### Set task
Count the lines in the listing below that contain the string "style", with case taken into account, and give only the number.

### Supplied records
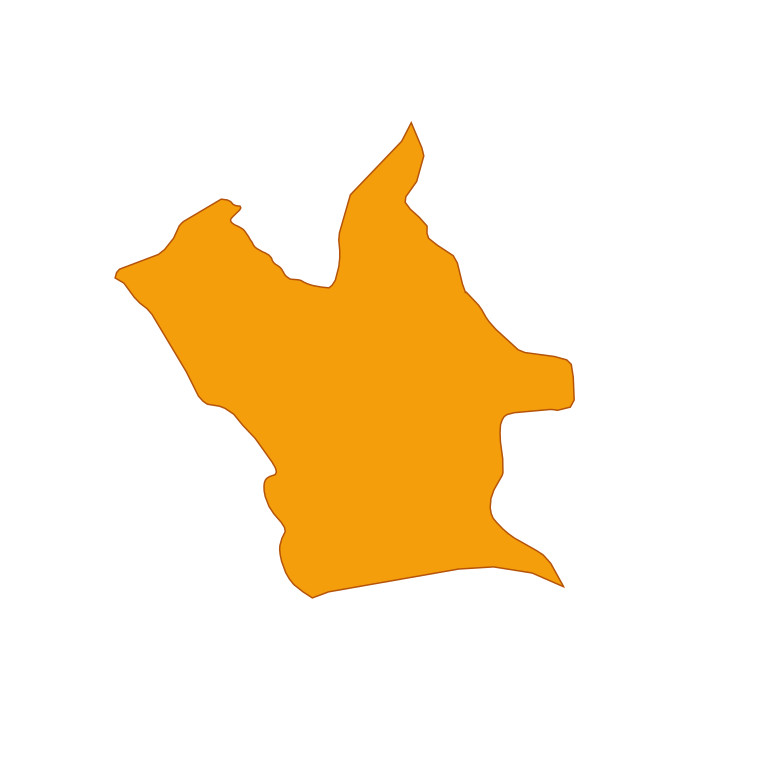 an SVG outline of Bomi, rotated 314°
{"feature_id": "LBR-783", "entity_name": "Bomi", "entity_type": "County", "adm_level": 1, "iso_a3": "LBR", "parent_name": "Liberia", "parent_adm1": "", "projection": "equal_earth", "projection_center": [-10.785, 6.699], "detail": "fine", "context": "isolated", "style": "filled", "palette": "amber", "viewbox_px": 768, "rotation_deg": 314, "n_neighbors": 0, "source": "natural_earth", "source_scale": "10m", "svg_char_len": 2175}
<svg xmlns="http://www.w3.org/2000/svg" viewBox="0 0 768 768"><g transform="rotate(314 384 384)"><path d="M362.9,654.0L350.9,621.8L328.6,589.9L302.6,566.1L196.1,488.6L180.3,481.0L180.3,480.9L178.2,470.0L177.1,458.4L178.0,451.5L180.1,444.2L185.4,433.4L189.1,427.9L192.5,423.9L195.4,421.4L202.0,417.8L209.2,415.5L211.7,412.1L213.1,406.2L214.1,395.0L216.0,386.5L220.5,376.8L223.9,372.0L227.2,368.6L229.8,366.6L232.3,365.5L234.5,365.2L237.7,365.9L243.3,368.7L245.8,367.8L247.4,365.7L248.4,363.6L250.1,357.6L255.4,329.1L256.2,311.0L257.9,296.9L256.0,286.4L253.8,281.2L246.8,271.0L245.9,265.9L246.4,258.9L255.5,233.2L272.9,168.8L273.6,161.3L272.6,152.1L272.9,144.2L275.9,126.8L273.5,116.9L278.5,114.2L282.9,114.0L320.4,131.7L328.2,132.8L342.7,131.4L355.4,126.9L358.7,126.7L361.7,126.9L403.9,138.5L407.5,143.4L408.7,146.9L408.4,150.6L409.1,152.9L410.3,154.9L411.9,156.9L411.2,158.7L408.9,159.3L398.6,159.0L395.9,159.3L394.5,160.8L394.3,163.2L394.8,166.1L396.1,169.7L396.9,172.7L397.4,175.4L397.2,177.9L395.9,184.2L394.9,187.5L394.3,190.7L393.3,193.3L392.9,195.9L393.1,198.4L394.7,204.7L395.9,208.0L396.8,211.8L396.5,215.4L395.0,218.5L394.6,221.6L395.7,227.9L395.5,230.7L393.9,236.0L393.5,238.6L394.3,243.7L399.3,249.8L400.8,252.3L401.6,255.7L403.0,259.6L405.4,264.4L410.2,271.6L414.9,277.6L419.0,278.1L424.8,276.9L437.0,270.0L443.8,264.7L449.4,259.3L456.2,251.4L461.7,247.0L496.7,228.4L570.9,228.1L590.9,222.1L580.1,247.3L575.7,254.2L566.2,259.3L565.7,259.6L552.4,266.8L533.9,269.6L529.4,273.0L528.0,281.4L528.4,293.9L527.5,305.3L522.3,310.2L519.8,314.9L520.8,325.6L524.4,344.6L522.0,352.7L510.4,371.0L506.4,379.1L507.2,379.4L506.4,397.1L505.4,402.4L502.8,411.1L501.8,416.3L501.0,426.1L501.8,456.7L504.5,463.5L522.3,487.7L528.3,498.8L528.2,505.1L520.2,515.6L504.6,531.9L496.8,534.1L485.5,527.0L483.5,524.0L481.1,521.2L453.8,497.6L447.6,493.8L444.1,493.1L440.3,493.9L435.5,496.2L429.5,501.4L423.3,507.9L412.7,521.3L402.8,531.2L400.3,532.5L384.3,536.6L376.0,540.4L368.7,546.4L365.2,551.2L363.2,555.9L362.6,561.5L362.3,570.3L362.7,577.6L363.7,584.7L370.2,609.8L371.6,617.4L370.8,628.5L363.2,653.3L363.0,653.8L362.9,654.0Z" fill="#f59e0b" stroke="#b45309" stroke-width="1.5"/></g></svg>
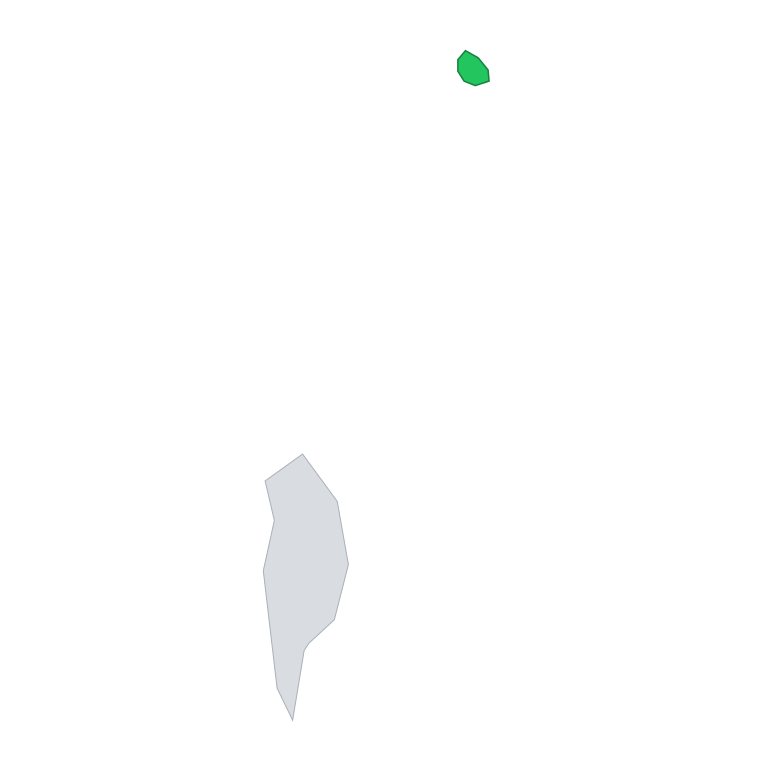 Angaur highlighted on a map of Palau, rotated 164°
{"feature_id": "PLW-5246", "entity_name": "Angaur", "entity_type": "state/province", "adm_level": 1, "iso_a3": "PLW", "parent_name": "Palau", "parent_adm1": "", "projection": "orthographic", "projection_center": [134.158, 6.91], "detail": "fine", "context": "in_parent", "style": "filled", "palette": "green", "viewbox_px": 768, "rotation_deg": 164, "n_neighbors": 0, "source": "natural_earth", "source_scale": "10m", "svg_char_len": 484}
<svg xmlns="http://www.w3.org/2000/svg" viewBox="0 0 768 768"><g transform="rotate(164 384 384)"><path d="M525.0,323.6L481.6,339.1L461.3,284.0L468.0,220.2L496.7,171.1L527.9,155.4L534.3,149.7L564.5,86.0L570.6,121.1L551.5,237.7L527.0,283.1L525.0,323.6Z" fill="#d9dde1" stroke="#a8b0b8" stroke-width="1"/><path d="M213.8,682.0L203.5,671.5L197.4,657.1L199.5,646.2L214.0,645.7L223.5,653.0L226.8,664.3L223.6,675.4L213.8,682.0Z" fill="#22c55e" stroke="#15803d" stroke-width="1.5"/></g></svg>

### The solution
2